§ **Records to use**
[Start of Attachment]

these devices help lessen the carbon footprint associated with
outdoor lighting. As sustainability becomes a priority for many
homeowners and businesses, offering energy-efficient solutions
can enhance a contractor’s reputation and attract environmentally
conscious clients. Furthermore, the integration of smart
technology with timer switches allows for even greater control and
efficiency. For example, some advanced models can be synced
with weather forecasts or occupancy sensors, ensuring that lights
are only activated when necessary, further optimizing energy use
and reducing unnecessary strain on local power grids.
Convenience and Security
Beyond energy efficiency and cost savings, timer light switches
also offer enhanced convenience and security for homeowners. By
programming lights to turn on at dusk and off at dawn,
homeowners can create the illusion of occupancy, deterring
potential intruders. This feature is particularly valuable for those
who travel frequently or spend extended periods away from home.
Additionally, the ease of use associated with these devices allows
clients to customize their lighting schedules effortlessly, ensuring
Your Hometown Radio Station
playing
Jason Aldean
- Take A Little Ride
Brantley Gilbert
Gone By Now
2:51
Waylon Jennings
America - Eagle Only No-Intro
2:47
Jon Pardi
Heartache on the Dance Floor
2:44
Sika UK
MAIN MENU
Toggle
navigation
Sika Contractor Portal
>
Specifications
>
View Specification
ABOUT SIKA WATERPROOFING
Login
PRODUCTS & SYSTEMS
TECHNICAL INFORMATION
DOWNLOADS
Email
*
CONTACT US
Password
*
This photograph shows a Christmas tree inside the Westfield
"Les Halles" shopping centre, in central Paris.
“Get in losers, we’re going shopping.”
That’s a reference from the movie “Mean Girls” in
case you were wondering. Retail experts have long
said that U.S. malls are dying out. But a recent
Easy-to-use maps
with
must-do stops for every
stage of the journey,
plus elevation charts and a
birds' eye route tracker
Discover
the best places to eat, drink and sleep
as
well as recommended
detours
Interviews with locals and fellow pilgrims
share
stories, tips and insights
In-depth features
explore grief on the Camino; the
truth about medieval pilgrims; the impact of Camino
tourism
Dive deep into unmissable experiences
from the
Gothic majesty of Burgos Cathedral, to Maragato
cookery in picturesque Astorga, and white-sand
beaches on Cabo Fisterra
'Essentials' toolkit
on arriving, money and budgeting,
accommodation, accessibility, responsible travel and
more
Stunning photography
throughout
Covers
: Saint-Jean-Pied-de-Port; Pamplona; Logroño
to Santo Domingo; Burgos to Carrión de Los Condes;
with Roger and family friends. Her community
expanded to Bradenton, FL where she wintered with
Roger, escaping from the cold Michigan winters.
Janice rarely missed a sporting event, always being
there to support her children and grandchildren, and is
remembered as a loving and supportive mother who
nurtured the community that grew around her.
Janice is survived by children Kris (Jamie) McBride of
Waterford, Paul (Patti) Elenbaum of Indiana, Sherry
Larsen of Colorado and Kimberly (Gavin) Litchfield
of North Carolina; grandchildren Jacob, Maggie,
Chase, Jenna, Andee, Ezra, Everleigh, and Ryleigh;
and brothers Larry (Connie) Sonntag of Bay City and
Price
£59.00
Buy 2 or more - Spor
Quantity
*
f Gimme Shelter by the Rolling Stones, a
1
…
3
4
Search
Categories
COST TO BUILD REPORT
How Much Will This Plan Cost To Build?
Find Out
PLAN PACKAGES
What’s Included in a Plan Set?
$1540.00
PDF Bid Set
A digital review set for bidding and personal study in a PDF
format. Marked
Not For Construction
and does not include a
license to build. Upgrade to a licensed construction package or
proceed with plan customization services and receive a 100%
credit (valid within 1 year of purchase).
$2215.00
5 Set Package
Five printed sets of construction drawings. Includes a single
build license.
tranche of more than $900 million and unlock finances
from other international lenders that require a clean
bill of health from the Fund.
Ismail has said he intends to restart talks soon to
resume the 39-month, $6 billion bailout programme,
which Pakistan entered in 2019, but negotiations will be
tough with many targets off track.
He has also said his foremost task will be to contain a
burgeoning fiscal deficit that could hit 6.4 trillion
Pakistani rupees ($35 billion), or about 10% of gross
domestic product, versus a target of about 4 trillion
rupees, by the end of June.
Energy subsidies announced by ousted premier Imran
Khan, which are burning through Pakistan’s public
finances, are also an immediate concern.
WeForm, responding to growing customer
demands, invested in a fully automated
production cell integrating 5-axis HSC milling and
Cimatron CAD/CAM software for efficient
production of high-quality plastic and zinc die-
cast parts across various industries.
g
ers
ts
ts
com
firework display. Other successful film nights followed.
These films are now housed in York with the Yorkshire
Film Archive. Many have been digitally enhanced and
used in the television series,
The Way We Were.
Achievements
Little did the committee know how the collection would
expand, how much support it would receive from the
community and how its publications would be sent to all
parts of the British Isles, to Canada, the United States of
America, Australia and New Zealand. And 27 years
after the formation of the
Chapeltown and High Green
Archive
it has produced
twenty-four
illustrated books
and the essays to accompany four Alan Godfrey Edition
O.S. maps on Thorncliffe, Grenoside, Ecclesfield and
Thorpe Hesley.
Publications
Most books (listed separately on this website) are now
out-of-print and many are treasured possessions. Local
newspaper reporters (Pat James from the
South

[End of Attachment]

§ **Problem requirements**
Reproduce exactly the lines from the one containing "Thorpe Hesley." through the last line of the records, both included, and nothing else.

§ **Reply to the exercise**
Thorpe Hesley.
Publications
Most books (listed separately on this website) are now
out-of-print and many are treasured possessions. Local
newspaper reporters (Pat James from the
South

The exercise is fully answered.